Ohio: Cleveland school officials have announced a plan to expand sex education curriculum to include age-appropriate lessons beginning as early as kindergarten in an effort to reach all 58,000 students in the city. (Currently many Cleveland schools only offer sex ed to middle and high school students). The announcement came in the wake of some startling statistics:
Cases of chlamydia, the most common STD, rose 30 percent over the past five years while HIV, rarely diagnosed in adolescents, turned up in 19 Cuyahoga County teens.
The classes will address self-esteem and peer pressure as well as biology. According to the article,
Children in grades K-3 will learn about how viruses work and appropriate and inappropriate touching. Grades 4-6 will start learning about menstruation and other aspects of reproductive health. In grades 7-12, the discussion shifts to interpersonal relationships, HIV/AIDS and other sexually transmitted diseases, teen pregnancy and respect for sexual orientation.

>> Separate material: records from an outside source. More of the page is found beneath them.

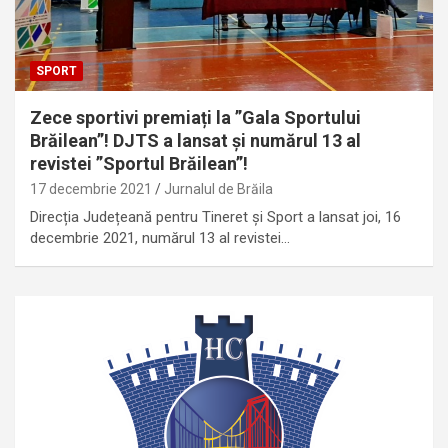
SPORT
Zece sportivi premiați la ”Gala Sportului
Brăilean”! DJTS a lansat și numărul 13 al
revistei ”Sportul Brăilean”!
17 decembrie 2021
Jurnalul de Brăila
Direcția Județeană pentru Tineret și Sport a lansat joi, 16
decembrie 2021, numărul 13 al revistei…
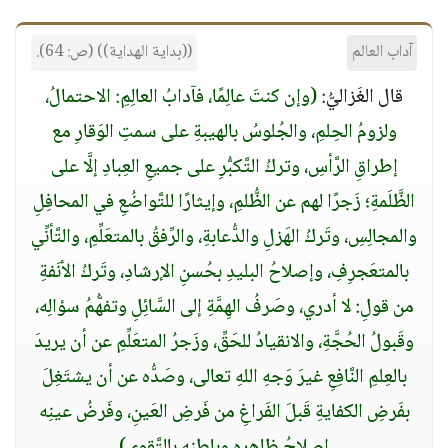
آداب العالم
((بداية الهداية)) (ص: 64).
قال الغَزاليُّ:
(وإن كنتَ عالِمًا، فآدابُ العالِمِ: الاحتمالُ،
ولزومُ الحِلمِ، والجُلوسُ بالهيبةِ على سمتِ الوَقارِ مع
إطراقِ الرَّأسِ، وتركُ التَّكبُّرِ على جميعِ العِبادِ إلَّا على
الظَّلَمةِ؛ زَجرًا لهم عن الظُّلمِ، وإيثارًا للتَّواضُعِ في المحافِلِ
والمجالِسِ، وتَركُ الهَزلِ والدُّعابةِ، والرِّفقُ بالمتعَلِّمِ، والتَّأنِّي
بالمتعَجرِفِ، وإصلاحُ البليدِ بحُسنِ الإرشادِ، وتَركُ الأنَفةِ
من قولِ: لا أدري، وصَرفُ الهِمَّةِ إلى السَّائِلِ وتفهُّمُ سؤالِه،
وقَبولُ الحُجَّةِ، والانقيادُ للحَقِّ، وزَجرُ المتعَلِّمِ عن أن يريدَ
بالعِلمِ النَّافِعِ غيرَ وَجهِ اللهِ تعالى، وصَدُّه عن أن يشتَغِلَ
بفَرضِ الكفايةِ قَبلَ الفَراغِ من فَرضِ العَينِ، وفَرضُ عينِه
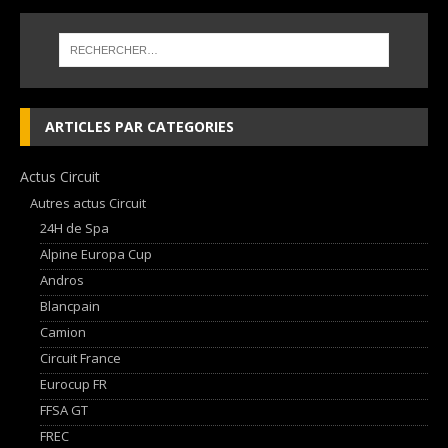
ARTICLES PAR CATEGORIES
Actus Circuit
Autres actus Circuit
24H de Spa
Alpine Europa Cup
Andros
Blancpain
Camion
Circuit France
Eurocup FR
FFSA GT
FREC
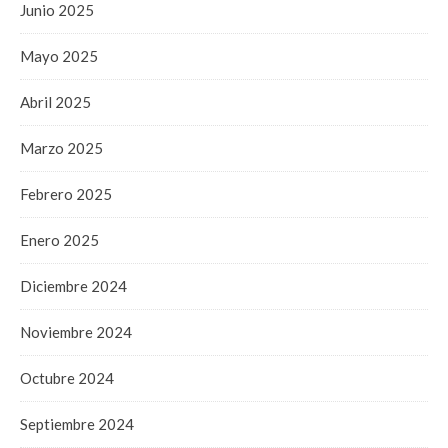
Junio 2025
Mayo 2025
Abril 2025
Marzo 2025
Febrero 2025
Enero 2025
Diciembre 2024
Noviembre 2024
Octubre 2024
Septiembre 2024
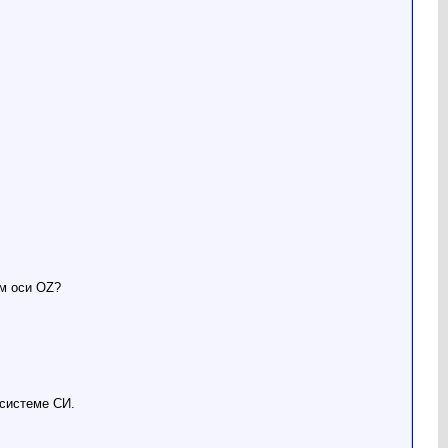
м оси OZ?
 системе СИ.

Participation in the classes will be voluntary.A second article noted that the program will be funded by an $800,000 grant from Cuyahoga County, and an editorial in the Cleveland Plain Dealer says the effort is a smart move but calls for the classes to be mandatory, noting that "Teen sex isn't a private matter, not when it devastates society."Virginia: A couple of articles follow-up on the abstinence-only-until-marriage assembly at Loudoun County High School last week. The Washington Post reports that the ACLU was originally alerted to the event by a local parent who was, "alarmed that the school system would invite a sex-ed presentation from someone who was not a health-care professional and who has 'a clear religious agenda.'" Interestingly, the article touches on the trend of inviting religious speakers to speak at school assemblies on everything from drugs to bullying to suicide and of course, abstinence.The Leesburg Today reports that a local watchdog group called Mainstream Loudoun sent an open letter to the school superintendent questioning whether Keith Deltano, the Christian comedian who led the assembly, was "qualified to conduct a curriculum-related program on sex." A parent who attended the assembly and is involved with Mainstream Loudoun had this to say:
Deltano cherry-picked facts, gave children inaccurate and incomplete information and misrepresented the effectiveness of condoms. On a personal level, I'm a parent. We will encourage our children to wait. But at the same time we want them to get [complete and unbiased information].
Meanwhile the Free Lance-Star out of Fredericksburg has a letter-to-the-editor in response to an article about local schools requiring sex education. The letter writer says she believes
taxpayers would rather foot the bill for contraceptive education than prenatal care, childbirth, WIC, and possibly welfare due to a teenage pregnancy because of lack of knowledge about contraceptive choices!